Which, in turn, means that local politicians may say the hell with the dime line and shoot for, say, juice of 12 percent. Which would mean that breaking even will go from improbable to impossible.

Crazy, huh? Next thing you know, the sports leagues will be expecting taxpayers to build them $2 billion stadiums.

Not surprisingly, politicians all over the country are just plain delusional. In New Jersey, governor Phil Murphy has been projecting that sports bettors will spend $10 billion a year wagering on sports — or about twice as much as Vegas takes in. (I don’t recall any of my pals holding a bachelor party in Newark, but maybe soon. And who wouldn’t enjoy a fifth-generation staging of Jersey Boys?)

Here in the heartland, anything could happen, but probably not soon. For one thing, the folks at the Indian casinos — meaning mostly Mystic Lake — are going to throw a lot of money at legislators in an effort to kill sports betting in Minnesota. It just makes sense. The casinos have a monopoly on slot machines, so legalizing any more forms of gambling can only hurt the casinos.
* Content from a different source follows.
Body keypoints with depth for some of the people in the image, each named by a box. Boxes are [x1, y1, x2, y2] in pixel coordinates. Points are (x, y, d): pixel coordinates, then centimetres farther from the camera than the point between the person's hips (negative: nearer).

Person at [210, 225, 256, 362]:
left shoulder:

And here’s where the irony gets tasty: Canterbury Park, which might be the most logical place for a sports-betting mecca, is absolutely forbidden from even asking for the right to take bets on sports. The racetrack and Mystic Lake are in the midst of a 10-year deal that funnels purse money from the casino to Canterbury in exchange for Canterbury’s obeisance.

(The comparatively tiny harness track in the comparatively tiny Columbus is under no such restraint, which might be why you keep hearing the sound of giggles every time you enter Anoka County.)
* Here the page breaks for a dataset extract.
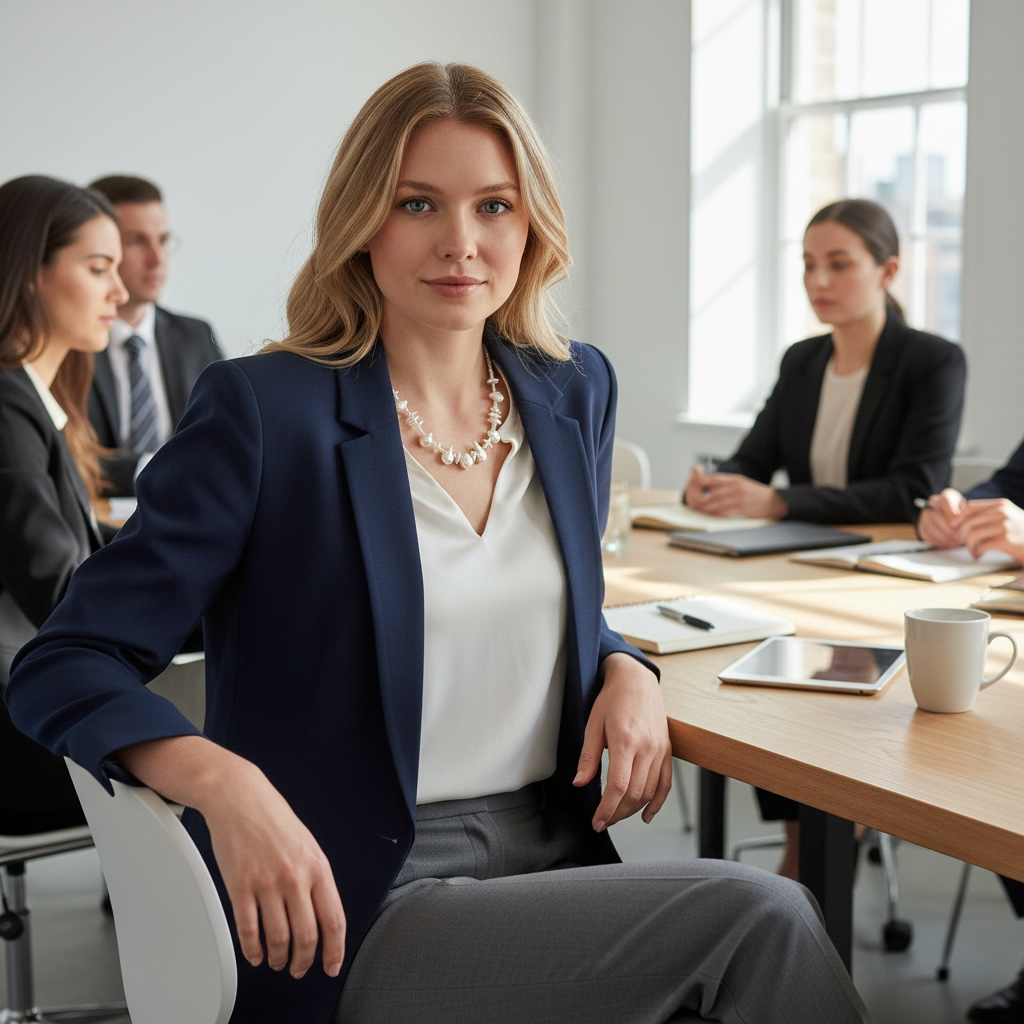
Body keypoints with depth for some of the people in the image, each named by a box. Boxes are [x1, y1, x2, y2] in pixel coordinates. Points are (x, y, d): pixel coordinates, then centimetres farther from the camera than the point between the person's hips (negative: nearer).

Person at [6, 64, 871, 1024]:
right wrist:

It’s impossible to even estimate how much Minnesotans might bet on sports, but, like most states, we know how to kill a good thing. Remember when medical marijuana was legalized in Minnesota? Cool, huh? I slathered my arthritic neck with lidocaine and headed out to the Electric Fetus for a case of rolling papers. And then we realized that even if you could cut through all the red tape — which few of us could — it would cost you $1,000 before you could score enough of the stuff to manage your pain for a few weeks.

How about the state lottery? A total of just 31.7 percent of the money “gambled” goes back to the suckers who purchase tickets. It would be one thing if the lottery were sold as a confiscatory tax on those who can least afford it. But when were politicians ever that honest?

I hate to kill your buzz, but we need to face the facts: the political process is a trough from which vultures in all forms come to feed. And there are few vultures as voracious and entitled as team owners and the lobbyists who seem to ooze like maggots through the cracks in the Capitol.

How this all will end is a lot harder to predict than any Super Bowl. The only thing that seems certain is that it’s going to be a long, grimy, expensive and, I fear, corrupt process.

“The only way for this to work would be for the state to run this thing just like the bookmakers do,” says my bookie pal Silverman, referencing the dime line. “And that’s not going to happen.”

Here they come. Lobbyists holding badly weathered checkbooks. Church groups, fueled by Indian casinos, making a last desperate plea for legally enforced temperance. Billionaire sports magnates demanding a state tithe.

By the time it’s done, I suspect that the only winners will be the same off-shore betting sites that the states would like to put out of business. Because when the states get to hosing gamblers by inflating the juice, those new to sports betting will learn that the only way to stay in action is by betting the more merciful dime line emanating from, say, Costa Rica or Curacao.

In the meantime, my life as a gambler and political observer qualifies me to offer some insider tips, namely: Bet the underdog; and if you find yourself anywhere near the Capitol next year, staple your money roll to your pants pocket. Or directly to your thighs. It’ll hurt a lot less than a 12-cent line.